=== Input records ===
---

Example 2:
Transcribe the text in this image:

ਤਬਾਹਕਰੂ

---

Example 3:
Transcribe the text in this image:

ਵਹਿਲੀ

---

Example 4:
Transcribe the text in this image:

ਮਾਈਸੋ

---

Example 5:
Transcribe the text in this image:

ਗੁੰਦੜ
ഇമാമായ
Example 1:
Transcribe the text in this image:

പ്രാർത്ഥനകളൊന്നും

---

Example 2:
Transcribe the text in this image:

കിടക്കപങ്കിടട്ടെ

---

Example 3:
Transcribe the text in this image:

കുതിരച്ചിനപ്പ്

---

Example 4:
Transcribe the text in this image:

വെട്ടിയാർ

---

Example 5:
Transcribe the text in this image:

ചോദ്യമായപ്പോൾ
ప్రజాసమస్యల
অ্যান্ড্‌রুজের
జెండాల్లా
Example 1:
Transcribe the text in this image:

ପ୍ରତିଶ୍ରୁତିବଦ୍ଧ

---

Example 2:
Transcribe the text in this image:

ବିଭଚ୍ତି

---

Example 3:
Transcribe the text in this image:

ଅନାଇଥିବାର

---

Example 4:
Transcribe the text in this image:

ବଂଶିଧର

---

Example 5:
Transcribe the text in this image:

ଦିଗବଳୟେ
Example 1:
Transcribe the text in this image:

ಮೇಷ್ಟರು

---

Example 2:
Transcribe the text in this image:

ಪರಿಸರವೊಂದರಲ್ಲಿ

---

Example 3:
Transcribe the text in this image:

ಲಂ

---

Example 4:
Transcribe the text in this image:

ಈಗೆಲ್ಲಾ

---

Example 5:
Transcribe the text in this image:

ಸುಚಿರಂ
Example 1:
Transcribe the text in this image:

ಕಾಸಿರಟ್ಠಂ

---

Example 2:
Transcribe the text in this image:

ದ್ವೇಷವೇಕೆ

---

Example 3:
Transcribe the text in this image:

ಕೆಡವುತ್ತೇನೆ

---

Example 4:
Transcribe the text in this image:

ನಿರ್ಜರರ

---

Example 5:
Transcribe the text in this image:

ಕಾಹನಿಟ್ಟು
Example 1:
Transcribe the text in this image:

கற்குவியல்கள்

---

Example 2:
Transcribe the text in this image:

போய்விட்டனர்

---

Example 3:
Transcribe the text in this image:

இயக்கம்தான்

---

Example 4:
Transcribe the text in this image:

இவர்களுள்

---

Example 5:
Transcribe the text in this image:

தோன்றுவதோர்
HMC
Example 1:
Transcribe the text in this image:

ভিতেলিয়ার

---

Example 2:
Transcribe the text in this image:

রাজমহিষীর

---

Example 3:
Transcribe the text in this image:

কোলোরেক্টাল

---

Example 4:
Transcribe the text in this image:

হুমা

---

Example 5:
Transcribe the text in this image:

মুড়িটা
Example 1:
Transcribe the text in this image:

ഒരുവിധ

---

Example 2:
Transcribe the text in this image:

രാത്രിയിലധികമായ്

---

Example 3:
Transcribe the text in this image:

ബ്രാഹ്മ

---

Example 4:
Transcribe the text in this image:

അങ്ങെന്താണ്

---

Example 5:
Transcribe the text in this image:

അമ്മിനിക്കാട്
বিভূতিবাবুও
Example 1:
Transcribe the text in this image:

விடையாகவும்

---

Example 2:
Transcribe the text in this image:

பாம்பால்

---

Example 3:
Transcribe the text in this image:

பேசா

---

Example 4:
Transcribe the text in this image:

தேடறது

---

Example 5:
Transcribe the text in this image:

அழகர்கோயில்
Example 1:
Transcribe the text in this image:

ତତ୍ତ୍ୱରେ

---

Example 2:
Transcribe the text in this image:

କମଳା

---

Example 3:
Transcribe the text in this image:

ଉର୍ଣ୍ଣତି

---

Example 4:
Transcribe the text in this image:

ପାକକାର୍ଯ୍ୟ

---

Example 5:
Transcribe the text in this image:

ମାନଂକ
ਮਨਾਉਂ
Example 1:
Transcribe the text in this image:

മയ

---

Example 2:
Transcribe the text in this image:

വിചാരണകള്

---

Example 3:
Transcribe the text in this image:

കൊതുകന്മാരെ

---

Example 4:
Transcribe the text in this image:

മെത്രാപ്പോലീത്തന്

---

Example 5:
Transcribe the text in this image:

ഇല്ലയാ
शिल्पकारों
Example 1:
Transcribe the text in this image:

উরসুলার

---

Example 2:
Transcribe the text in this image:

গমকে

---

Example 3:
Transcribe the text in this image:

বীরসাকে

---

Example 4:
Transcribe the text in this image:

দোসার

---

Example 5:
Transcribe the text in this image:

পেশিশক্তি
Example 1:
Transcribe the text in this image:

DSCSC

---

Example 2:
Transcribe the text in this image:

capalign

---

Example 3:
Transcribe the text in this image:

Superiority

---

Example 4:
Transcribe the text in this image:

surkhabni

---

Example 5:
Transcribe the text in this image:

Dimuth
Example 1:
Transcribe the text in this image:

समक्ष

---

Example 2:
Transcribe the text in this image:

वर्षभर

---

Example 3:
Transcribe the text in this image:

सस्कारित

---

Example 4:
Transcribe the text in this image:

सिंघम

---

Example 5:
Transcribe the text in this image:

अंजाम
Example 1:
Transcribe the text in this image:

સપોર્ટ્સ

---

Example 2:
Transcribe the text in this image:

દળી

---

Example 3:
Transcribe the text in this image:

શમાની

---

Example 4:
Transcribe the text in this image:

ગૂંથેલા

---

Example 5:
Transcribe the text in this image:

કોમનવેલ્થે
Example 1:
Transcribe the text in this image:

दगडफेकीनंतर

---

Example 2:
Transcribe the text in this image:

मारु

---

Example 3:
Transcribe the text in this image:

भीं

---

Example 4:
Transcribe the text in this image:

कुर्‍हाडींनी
===
## [How to complete this task]
Output all the lines above, matching them word for word.

## [Solved problem]
---

Example 2:
Transcribe the text in this image:

ਤਬਾਹਕਰੂ

---

Example 3:
Transcribe the text in this image:

ਵਹਿਲੀ

---

Example 4:
Transcribe the text in this image:

ਮਾਈਸੋ

---

Example 5:
Transcribe the text in this image:

ਗੁੰਦੜ
ഇമാമായ
Example 1:
Transcribe the text in this image:

പ്രാർത്ഥനകളൊന്നും

---

Example 2:
Transcribe the text in this image:

കിടക്കപങ്കിടട്ടെ

---

Example 3:
Transcribe the text in this image:

കുതിരച്ചിനപ്പ്

---

Example 4:
Transcribe the text in this image:

വെട്ടിയാർ

---

Example 5:
Transcribe the text in this image:

ചോദ്യമായപ്പോൾ
ప్రజాసమస్యల
অ্যান্ড্‌রুজের
జెండాల్లా
Example 1:
Transcribe the text in this image:

ପ୍ରତିଶ୍ରୁତିବଦ୍ଧ

---

Example 2:
Transcribe the text in this image:

ବିଭଚ୍ତି

---

Example 3:
Transcribe the text in this image:

ଅନାଇଥିବାର

---

Example 4:
Transcribe the text in this image:

ବଂଶିଧର

---

Example 5:
Transcribe the text in this image:

ଦିଗବଳୟେ
Example 1:
Transcribe the text in this image:

ಮೇಷ್ಟರು

---

Example 2:
Transcribe the text in this image:

ಪರಿಸರವೊಂದರಲ್ಲಿ

---

Example 3:
Transcribe the text in this image:

ಲಂ

---

Example 4:
Transcribe the text in this image:

ಈಗೆಲ್ಲಾ

---

Example 5:
Transcribe the text in this image:

ಸುಚಿರಂ
Example 1:
Transcribe the text in this image:

ಕಾಸಿರಟ್ಠಂ

---

Example 2:
Transcribe the text in this image:

ದ್ವೇಷವೇಕೆ

---

Example 3:
Transcribe the text in this image:

ಕೆಡವುತ್ತೇನೆ

---

Example 4:
Transcribe the text in this image:

ನಿರ್ಜರರ

---

Example 5:
Transcribe the text in this image:

ಕಾಹನಿಟ್ಟು
Example 1:
Transcribe the text in this image:

கற்குவியல்கள்

---

Example 2:
Transcribe the text in this image:

போய்விட்டனர்

---

Example 3:
Transcribe the text in this image:

இயக்கம்தான்

---

Example 4:
Transcribe the text in this image:

இவர்களுள்

---

Example 5:
Transcribe the text in this image:

தோன்றுவதோர்
HMC
Example 1:
Transcribe the text in this image:

ভিতেলিয়ার

---

Example 2:
Transcribe the text in this image:

রাজমহিষীর

---

Example 3:
Transcribe the text in this image:

কোলোরেক্টাল

---

Example 4:
Transcribe the text in this image:

হুমা

---

Example 5:
Transcribe the text in this image:

মুড়িটা
Example 1:
Transcribe the text in this image:

ഒരുവിധ

---

Example 2:
Transcribe the text in this image:

രാത്രിയിലധികമായ്

---

Example 3:
Transcribe the text in this image:

ബ്രാഹ്മ

---

Example 4:
Transcribe the text in this image:

അങ്ങെന്താണ്

---

Example 5:
Transcribe the text in this image:

അമ്മിനിക്കാട്
বিভূতিবাবুও
Example 1:
Transcribe the text in this image:

விடையாகவும்

---

Example 2:
Transcribe the text in this image:

பாம்பால்

---

Example 3:
Transcribe the text in this image:

பேசா

---

Example 4:
Transcribe the text in this image:

தேடறது

---

Example 5:
Transcribe the text in this image:

அழகர்கோயில்
Example 1:
Transcribe the text in this image:

ତତ୍ତ୍ୱରେ

---

Example 2:
Transcribe the text in this image:

କମଳା

---

Example 3:
Transcribe the text in this image:

ଉର୍ଣ୍ଣତି

---

Example 4:
Transcribe the text in this image:

ପାକକାର୍ଯ୍ୟ

---

Example 5:
Transcribe the text in this image:

ମାନଂକ
ਮਨਾਉਂ
Example 1:
Transcribe the text in this image:

മയ

---

Example 2:
Transcribe the text in this image:

വിചാരണകള്

---

Example 3:
Transcribe the text in this image:

കൊതുകന്മാരെ

---

Example 4:
Transcribe the text in this image:

മെത്രാപ്പോലീത്തന്

---

Example 5:
Transcribe the text in this image:

ഇല്ലയാ
शिल्पकारों
Example 1:
Transcribe the text in this image:

উরসুলার

---

Example 2:
Transcribe the text in this image:

গমকে

---

Example 3:
Transcribe the text in this image:

বীরসাকে

---

Example 4:
Transcribe the text in this image:

দোসার

---

Example 5:
Transcribe the text in this image:

পেশিশক্তি
Example 1:
Transcribe the text in this image:

DSCSC

---

Example 2:
Transcribe the text in this image:

capalign

---

Example 3:
Transcribe the text in this image:

Superiority

---

Example 4:
Transcribe the text in this image:

surkhabni

---

Example 5:
Transcribe the text in this image:

Dimuth
Example 1:
Transcribe the text in this image:

समक्ष

---

Example 2:
Transcribe the text in this image:

वर्षभर

---

Example 3:
Transcribe the text in this image:

सस्कारित

---

Example 4:
Transcribe the text in this image:

सिंघम

---

Example 5:
Transcribe the text in this image:

अंजाम
Example 1:
Transcribe the text in this image:

સપોર્ટ્સ

---

Example 2:
Transcribe the text in this image:

દળી

---

Example 3:
Transcribe the text in this image:

શમાની

---

Example 4:
Transcribe the text in this image:

ગૂંથેલા

---

Example 5:
Transcribe the text in this image:

કોમનવેલ્થે
Example 1:
Transcribe the text in this image:

दगडफेकीनंतर

---

Example 2:
Transcribe the text in this image:

मारु

---

Example 3:
Transcribe the text in this image:

भीं

---

Example 4:
Transcribe the text in this image:

कुर्‍हाडींनी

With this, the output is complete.